The new rules put in place by the Office of the Superintendent
of Financial Institutions (OSFI) came into effect on January 1, 2018. Guideline B-20 – Residential Mortgage Underwriting Practices and Procedures applies to all federally regulated financial institutions. It outlines the rules and criteria a lender must consider prior to approving a loan.
Below we provide a snapshot of how the rules will affect you in various borrowing situations.
Buying a home with 20% down payment or more
Guideline B-20 states that the minimum qualifying rate for uninsured mortgages has to be the greater of the 5-year benchmark rate, or the contractual mortgage rate + 2%. This “stress test” allows a lender to ensure that a borrower’s housing expenses compared to their income remain below a certain threshold – even if the rates rise.
This will have the effect of more buyers settling for less expensive homes or waiting until they have saved up for a larger down payment.
If you have signed a purchase agreement on a new home prior to January 1, 2018, lenders will not have to apply the stress test, even if you apply for a mortgage this year. If you have been pre-approved for a mortgage, some lenders may give you 120 days after January 1, 2018 to buy your new home without having to undergo the stress test.
Renewing your mortgage
The stress test will not be applied to borrowers renewing an existing mortgage. However, if borrowers are shopping around for a better rate, the competing financial institution will need to qualify the application within the new rules.
If you had a mortgage refinance commitment in place prior to December 31, 2017, you will have 120 days to act on this commitment without being subjected to the stress test.
Refinancing your mortgage
A borrower will have to qualify for a refinance of their mortgage according to the stress test, meaning that you might have to settle for a smaller loan.
Another option that borrowers might explore are credit unions. As noted above, Guideline B-20 only applies to federally-regulated financial institutions. This means that you may continue to borrow, without a stress test, from a provincially-regulated credit union. It is important to keep in mind that most credit unions adopt federal guidelines on a voluntary basis. However, this would mean that they would be able to make some exceptions that federally-regulated financial institutions are unable to make.
Guideline B-20 might seem daunting, however, it should be seen as a method of protection against personal debt. These new rules were put forth in an effort to protect borrowers in the current housing environment where we have seen an upward trend in housing prices, leaving some unable to make payments, should the mortgage rates rise.
It should be noted that the stress test only applies to conventional mortgages putting 20% or more down on their mortgage.

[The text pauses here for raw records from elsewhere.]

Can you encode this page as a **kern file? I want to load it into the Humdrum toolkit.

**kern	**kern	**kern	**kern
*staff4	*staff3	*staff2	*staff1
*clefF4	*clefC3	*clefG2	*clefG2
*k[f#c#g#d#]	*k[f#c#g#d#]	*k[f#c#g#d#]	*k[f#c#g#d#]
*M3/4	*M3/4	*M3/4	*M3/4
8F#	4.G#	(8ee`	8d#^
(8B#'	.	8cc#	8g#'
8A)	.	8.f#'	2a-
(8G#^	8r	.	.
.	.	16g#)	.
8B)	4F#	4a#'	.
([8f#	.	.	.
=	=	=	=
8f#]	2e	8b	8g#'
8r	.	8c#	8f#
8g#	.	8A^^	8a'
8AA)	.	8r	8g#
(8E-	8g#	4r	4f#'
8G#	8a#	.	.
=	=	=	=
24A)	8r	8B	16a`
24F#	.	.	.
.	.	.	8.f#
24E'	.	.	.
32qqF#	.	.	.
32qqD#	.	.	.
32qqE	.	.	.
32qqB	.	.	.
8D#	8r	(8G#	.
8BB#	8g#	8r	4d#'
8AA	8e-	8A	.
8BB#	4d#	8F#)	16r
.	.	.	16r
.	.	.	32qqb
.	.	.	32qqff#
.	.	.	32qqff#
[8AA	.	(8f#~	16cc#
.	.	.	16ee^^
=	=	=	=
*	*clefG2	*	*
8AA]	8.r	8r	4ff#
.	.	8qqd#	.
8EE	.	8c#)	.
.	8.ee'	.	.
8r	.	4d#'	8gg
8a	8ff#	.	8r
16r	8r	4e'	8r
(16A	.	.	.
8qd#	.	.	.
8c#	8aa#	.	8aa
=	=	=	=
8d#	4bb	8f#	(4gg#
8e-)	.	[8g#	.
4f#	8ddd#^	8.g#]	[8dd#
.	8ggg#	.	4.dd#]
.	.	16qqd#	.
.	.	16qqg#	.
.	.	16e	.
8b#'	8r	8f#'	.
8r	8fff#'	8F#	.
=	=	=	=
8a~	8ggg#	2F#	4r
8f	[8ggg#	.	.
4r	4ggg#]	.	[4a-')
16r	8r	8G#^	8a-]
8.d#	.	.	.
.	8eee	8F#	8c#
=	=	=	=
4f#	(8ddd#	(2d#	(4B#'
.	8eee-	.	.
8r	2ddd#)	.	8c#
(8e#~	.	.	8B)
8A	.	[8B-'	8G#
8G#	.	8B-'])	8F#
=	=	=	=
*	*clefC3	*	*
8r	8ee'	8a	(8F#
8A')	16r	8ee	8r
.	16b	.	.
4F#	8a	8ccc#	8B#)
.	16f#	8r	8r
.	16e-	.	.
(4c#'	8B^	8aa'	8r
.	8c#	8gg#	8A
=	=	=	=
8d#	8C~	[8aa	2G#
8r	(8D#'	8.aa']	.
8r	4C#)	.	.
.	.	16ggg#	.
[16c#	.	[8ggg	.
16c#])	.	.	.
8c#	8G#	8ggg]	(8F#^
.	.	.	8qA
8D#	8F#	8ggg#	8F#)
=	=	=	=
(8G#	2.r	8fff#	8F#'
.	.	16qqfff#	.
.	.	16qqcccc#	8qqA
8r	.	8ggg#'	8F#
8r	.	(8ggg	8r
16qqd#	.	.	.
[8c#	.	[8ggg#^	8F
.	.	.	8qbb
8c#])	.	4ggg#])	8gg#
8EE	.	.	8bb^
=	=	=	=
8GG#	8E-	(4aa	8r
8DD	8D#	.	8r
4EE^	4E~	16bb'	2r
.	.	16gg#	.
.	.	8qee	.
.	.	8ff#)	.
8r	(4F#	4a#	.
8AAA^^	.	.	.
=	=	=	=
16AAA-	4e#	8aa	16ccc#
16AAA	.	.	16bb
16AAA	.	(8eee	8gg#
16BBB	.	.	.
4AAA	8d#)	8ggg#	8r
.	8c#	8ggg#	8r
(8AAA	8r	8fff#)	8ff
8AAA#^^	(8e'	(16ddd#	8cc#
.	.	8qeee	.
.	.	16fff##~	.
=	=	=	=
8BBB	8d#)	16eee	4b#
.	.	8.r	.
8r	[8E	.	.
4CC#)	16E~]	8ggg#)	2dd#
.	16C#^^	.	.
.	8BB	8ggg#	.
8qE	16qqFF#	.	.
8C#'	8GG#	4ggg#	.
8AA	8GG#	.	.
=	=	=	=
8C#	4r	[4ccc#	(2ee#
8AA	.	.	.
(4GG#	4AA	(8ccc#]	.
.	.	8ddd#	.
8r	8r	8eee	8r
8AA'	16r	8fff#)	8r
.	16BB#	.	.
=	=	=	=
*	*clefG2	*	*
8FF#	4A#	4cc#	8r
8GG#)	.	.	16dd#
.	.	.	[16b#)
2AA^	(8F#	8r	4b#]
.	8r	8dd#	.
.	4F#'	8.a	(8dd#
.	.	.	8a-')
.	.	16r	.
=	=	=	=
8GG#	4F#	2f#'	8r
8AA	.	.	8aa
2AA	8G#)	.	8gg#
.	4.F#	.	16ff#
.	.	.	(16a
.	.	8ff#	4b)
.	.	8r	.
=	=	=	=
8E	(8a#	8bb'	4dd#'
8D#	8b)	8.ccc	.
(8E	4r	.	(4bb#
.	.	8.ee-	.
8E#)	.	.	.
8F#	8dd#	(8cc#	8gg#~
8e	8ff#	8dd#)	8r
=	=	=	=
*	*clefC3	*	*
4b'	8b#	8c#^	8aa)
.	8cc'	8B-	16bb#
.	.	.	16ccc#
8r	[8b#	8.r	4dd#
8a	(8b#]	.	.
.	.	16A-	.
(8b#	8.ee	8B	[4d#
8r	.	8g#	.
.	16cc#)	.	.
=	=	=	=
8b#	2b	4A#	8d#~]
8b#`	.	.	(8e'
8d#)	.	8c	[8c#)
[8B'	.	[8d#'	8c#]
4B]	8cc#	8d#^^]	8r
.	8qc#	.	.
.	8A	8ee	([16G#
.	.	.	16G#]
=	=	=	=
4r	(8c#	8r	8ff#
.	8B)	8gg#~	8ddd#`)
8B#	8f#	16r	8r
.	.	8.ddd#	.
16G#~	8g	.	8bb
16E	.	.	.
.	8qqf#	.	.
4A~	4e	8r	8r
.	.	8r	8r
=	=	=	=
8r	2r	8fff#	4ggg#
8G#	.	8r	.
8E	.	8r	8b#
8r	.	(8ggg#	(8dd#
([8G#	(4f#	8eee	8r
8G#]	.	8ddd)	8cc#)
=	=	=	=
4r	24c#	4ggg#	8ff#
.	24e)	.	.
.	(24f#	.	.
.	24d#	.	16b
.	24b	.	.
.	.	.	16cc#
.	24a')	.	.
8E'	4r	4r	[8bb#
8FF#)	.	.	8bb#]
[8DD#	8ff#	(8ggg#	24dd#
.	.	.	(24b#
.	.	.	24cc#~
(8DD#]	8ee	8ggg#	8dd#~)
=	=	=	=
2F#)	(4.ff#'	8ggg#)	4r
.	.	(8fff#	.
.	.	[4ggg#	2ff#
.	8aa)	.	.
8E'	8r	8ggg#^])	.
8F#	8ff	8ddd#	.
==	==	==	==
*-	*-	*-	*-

As such, this will only apply to a certain segment of homebuyers. Borrowers that put down less than 20%, mainly first-time home buyers, will not be affected by the stress test. These borrowers qualify for Insured Mortgages. The qualifying rate for Insured Mortgages will remain at the 5-year posted rate.
It would benefit borrowers to discuss their options with a mortgage specialist who can advise the best course of action. This ensures that borrowers can confidently enter the housing market without risking their financial wellbeing.